_CONSIGNE_
Réécrivez le passage de la critique de Hell is Us compris entre "Et c’est par-dessus" et "convoquer H.P. Lovecraft).", inclus, en changeant "monstres" en "créatures".

Le monde de Hell is Us est le fruit d’une étonnante percussion entre un cadre fictionnel au réalisme glaçant et un récit fantastique où s’insinuent des saillies horrifiques. L’aventure prend formellement place dans le pays imaginaire d’Hadéa, en proie à une terrible guerre civile que l’on pourrait rapprocher du conflit en ex-Yougoslavie des années 1990. On y incarne Rémi, un simili casque bleu qui retourne dans le pays qui l’a vu naître, sur les traces de ses parents.
Rémi va rapidement plonger dans l’horreur et la désolation en découvrant qu’Hadéa n’est pas ravagé que par la guerre — des entités spectrales rôdent partout après un événement cataclysmique qui s’est produit, la Calamité. Par un coup du sort, il met la main sur une arme capable de vaincre ses monstres et va donc s’engager dans une épopée solitaire pour comprendre et mettre un terme à ces terribles événements. Le cadre est posé, et on a bien du mal à se remettre du voyage offert Hell is Us, qui nous avait déjà tapé dans l’œil.
Points forts
- Un univers fascinant
- Une aventure riche, ouverte et passionnante
- Système de combat solide
Points faibles
- Une VF trop plate
- Énigmes inégales
- Un héros pas très charismatique
Le monde de Hell is Us est aussi merveilleux que terrible
Bien que son nom pouvait difficilement envoyer un message plus clair, ce qui frappe dans un premier temps, est la manière franche et crue avec laquelle Hell is Us dépeint ce conflit. Pénétrer à Hadéa revient à découvrir une terre désolée, rongée par les bombes, où ses rares habitants vivent reclus, terrifiés par les atrocités commises par l’armée ennemie et par ces entités mystérieuses qui rôdent, impassibles. En visitant ces hameaux, ces maisons en ruines, ces villes et villages en partie calcinés, portant les cicatrices encore vives des combats, on est saisi par l’effroi et écrasé par un profond sentiment de désespoir. Soldat ou civil, au fil de dialogues statiques, chaque PNJ croisé nous rappelle constamment la violence et la dureté de ce contexte percutant.

Et c’est par-dessus que vient se poser un voile mystico-fantastique. Comme pour appuyer ce contraste narratif audacieux, les monstres qui hantent Hell is Us sont des formes tantôt humanoïdes, tantôt animales, d’une blancheur éclatante, étrangement immaculée, et aux mouvements amples et saccadés. Ils grouillent un peu partout comme le feraient les innommables atrocités d’un Silent Hill et donnent au jeu des atours de survival-horror. Leur présence permet surtout de faire dériver le récit vers le fantastique en les reliant à un lore d’une densité impressionnante et qui remonte à la nuit des temps (c’est sans doute le moment où l’on aurait envie de convoquer H.P. Lovecraft).

[Enregistrements contenus dans un jeu de données]
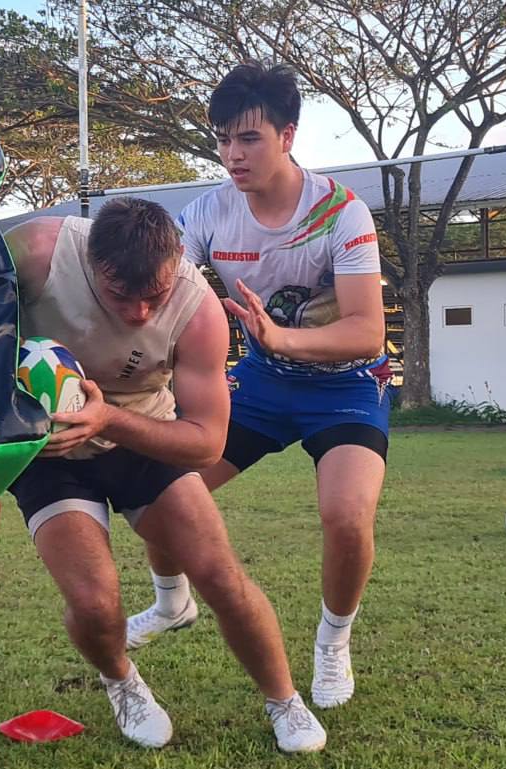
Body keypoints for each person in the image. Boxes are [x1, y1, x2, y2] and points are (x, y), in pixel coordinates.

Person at [3, 198, 327, 753]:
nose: (139, 313)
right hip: (51, 452)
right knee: (94, 602)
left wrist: (108, 419)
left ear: (177, 261)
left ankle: (284, 700)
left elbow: (207, 443)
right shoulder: (35, 253)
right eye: (119, 295)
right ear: (91, 261)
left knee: (220, 575)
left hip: (142, 435)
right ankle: (122, 682)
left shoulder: (199, 311)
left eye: (153, 295)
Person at [125, 61, 389, 714]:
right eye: (223, 139)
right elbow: (164, 290)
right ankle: (172, 602)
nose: (232, 155)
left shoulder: (340, 212)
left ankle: (333, 640)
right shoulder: (207, 214)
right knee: (159, 485)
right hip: (262, 384)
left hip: (347, 386)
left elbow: (367, 332)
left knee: (346, 515)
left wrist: (281, 338)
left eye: (248, 138)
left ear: (287, 136)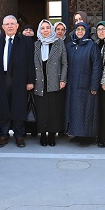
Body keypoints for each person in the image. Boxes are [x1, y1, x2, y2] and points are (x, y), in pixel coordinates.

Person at [0, 15, 35, 148]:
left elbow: (30, 63)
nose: (9, 26)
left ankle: (19, 135)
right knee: (3, 107)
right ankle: (3, 135)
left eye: (12, 24)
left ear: (17, 26)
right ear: (2, 27)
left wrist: (30, 81)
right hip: (0, 79)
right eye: (7, 24)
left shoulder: (26, 41)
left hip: (20, 80)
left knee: (18, 107)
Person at [65, 22, 102, 146]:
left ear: (86, 31)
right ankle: (77, 133)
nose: (80, 31)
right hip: (72, 84)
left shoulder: (92, 46)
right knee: (74, 110)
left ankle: (88, 137)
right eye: (77, 29)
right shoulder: (70, 45)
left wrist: (94, 85)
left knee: (86, 111)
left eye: (82, 29)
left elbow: (97, 66)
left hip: (86, 86)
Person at [33, 19, 67, 147]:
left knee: (53, 110)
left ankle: (52, 135)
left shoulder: (59, 43)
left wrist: (63, 79)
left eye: (48, 27)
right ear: (39, 30)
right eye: (43, 28)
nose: (45, 30)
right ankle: (43, 134)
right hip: (39, 83)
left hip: (54, 82)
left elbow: (65, 64)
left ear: (51, 29)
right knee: (41, 110)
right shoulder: (36, 44)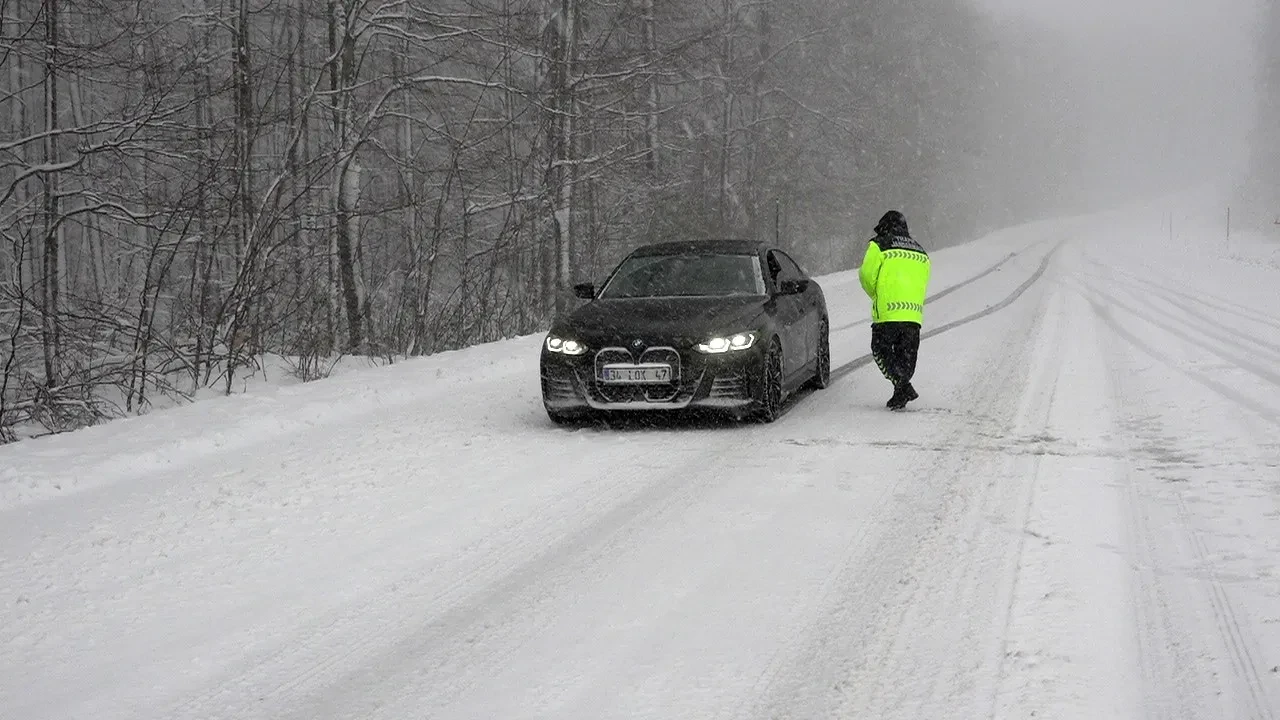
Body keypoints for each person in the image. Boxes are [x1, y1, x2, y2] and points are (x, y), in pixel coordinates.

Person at [858, 210, 931, 410]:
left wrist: (877, 294)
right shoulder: (921, 251)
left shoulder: (879, 245)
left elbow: (866, 276)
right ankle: (900, 393)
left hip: (888, 313)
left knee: (880, 350)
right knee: (905, 358)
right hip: (913, 314)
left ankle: (903, 387)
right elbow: (923, 280)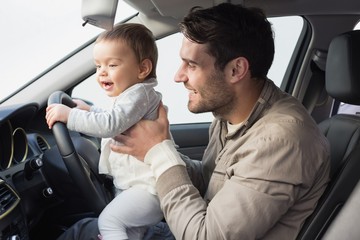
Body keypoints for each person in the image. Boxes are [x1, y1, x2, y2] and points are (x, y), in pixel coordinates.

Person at [56, 3, 331, 240]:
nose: (178, 76)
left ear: (236, 70)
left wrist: (160, 152)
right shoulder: (232, 115)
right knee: (86, 228)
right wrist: (150, 150)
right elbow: (212, 181)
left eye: (192, 65)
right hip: (192, 223)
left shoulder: (281, 140)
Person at [46, 23, 165, 240]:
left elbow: (111, 124)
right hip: (137, 186)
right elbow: (120, 119)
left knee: (108, 221)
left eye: (111, 65)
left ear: (142, 69)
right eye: (98, 66)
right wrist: (91, 110)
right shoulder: (133, 96)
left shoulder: (140, 94)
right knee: (129, 231)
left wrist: (70, 116)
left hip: (148, 189)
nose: (102, 73)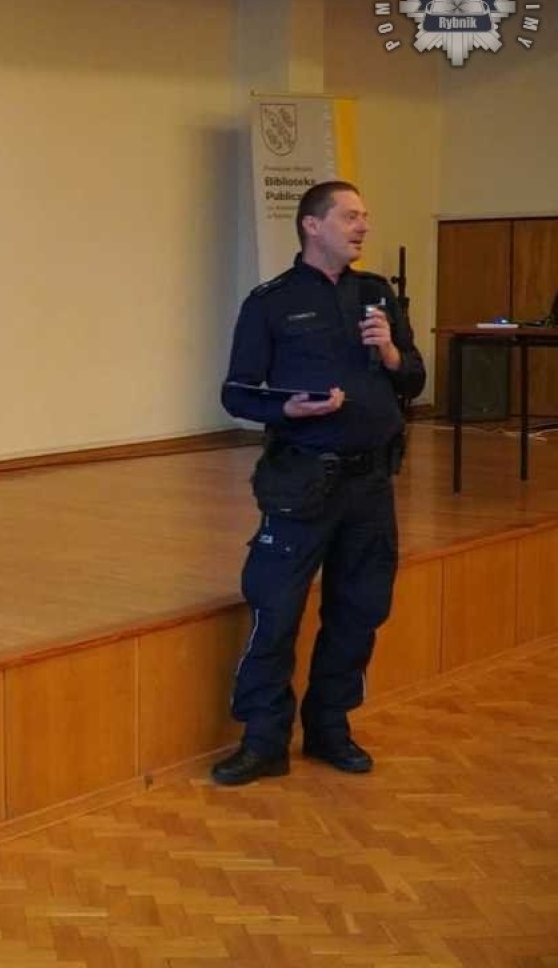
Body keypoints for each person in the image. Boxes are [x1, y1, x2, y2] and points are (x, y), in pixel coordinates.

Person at [213, 180, 425, 785]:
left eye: (365, 216)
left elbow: (414, 378)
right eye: (350, 216)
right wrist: (287, 409)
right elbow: (237, 393)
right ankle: (263, 740)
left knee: (358, 611)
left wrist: (391, 353)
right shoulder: (271, 302)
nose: (363, 226)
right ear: (312, 225)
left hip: (371, 485)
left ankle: (330, 727)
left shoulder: (376, 294)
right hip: (302, 482)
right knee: (276, 609)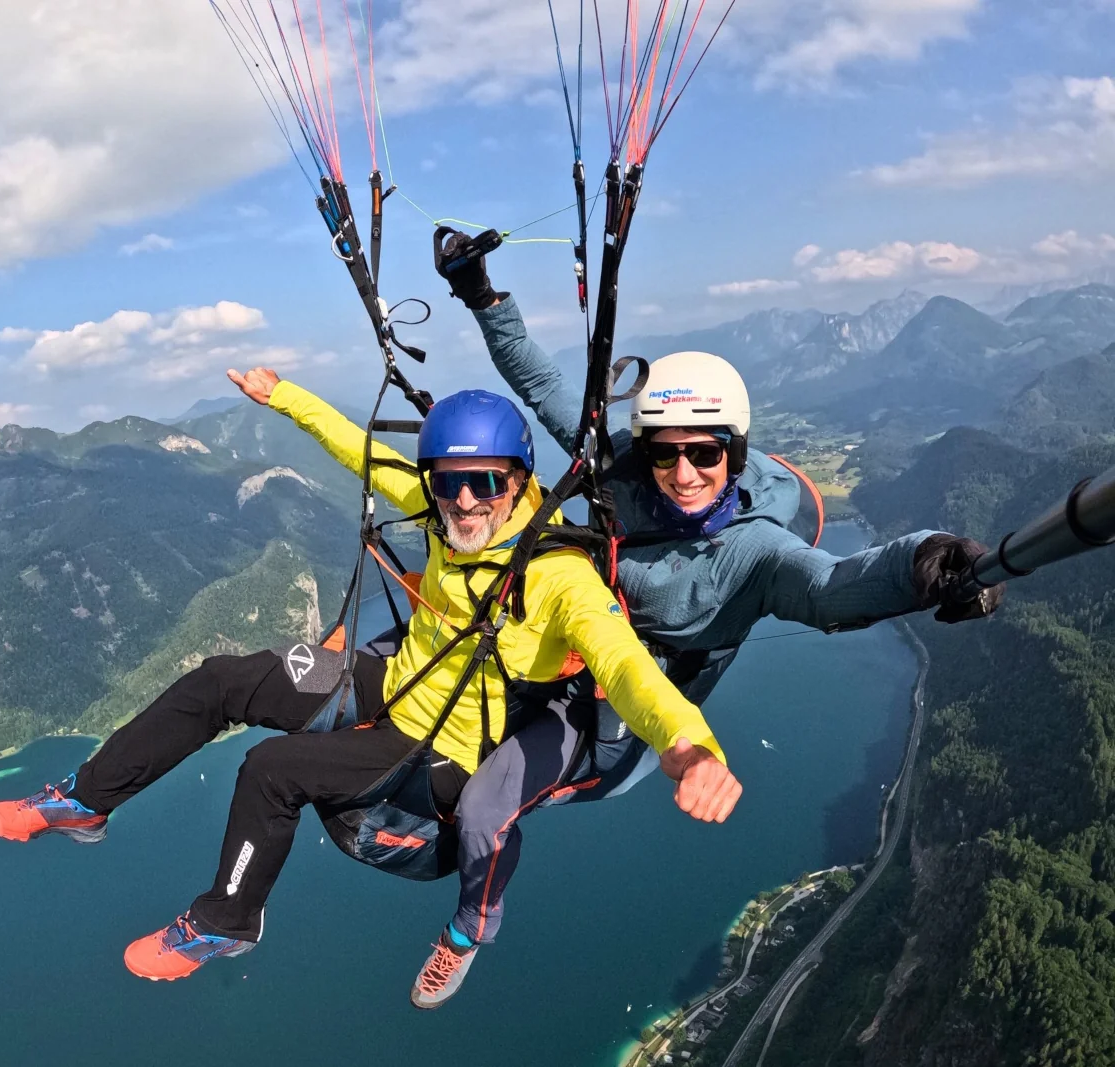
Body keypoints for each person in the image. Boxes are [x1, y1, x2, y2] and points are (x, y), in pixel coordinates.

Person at [0, 371, 743, 982]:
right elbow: (360, 450)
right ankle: (86, 798)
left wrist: (688, 746)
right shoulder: (443, 510)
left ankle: (225, 921)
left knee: (272, 769)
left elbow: (626, 665)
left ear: (518, 481)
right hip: (395, 681)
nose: (465, 501)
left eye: (485, 482)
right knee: (220, 679)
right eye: (448, 482)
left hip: (439, 745)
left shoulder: (558, 577)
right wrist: (284, 395)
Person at [408, 234, 1002, 1008]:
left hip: (630, 712)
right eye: (666, 454)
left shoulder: (753, 551)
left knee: (497, 789)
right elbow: (541, 380)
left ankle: (467, 922)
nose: (684, 473)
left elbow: (831, 586)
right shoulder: (619, 474)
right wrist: (481, 292)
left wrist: (929, 561)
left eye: (707, 453)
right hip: (568, 646)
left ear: (734, 452)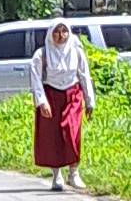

_RÉPONSE_
Et c’est par-dessus que vient se poser un voile mystico-fantastique. Comme pour appuyer ce contraste narratif audacieux, les créatures qui hantent Hell is Us sont des formes tantôt humanoïdes, tantôt animales, d’une blancheur éclatante, étrangement immaculée, et aux mouvements amples et saccadés. Ils grouillent un peu partout comme le feraient les innommables atrocités d’un Silent Hill et donnent au jeu des atours de survival-horror. Leur présence permet surtout de faire dériver le récit vers le fantastique en les reliant à un lore d’une densité impressionnante et qui remonte à la nuit des temps (c’est sans doute le moment où l’on aurait envie de convoquer H.P. Lovecraft).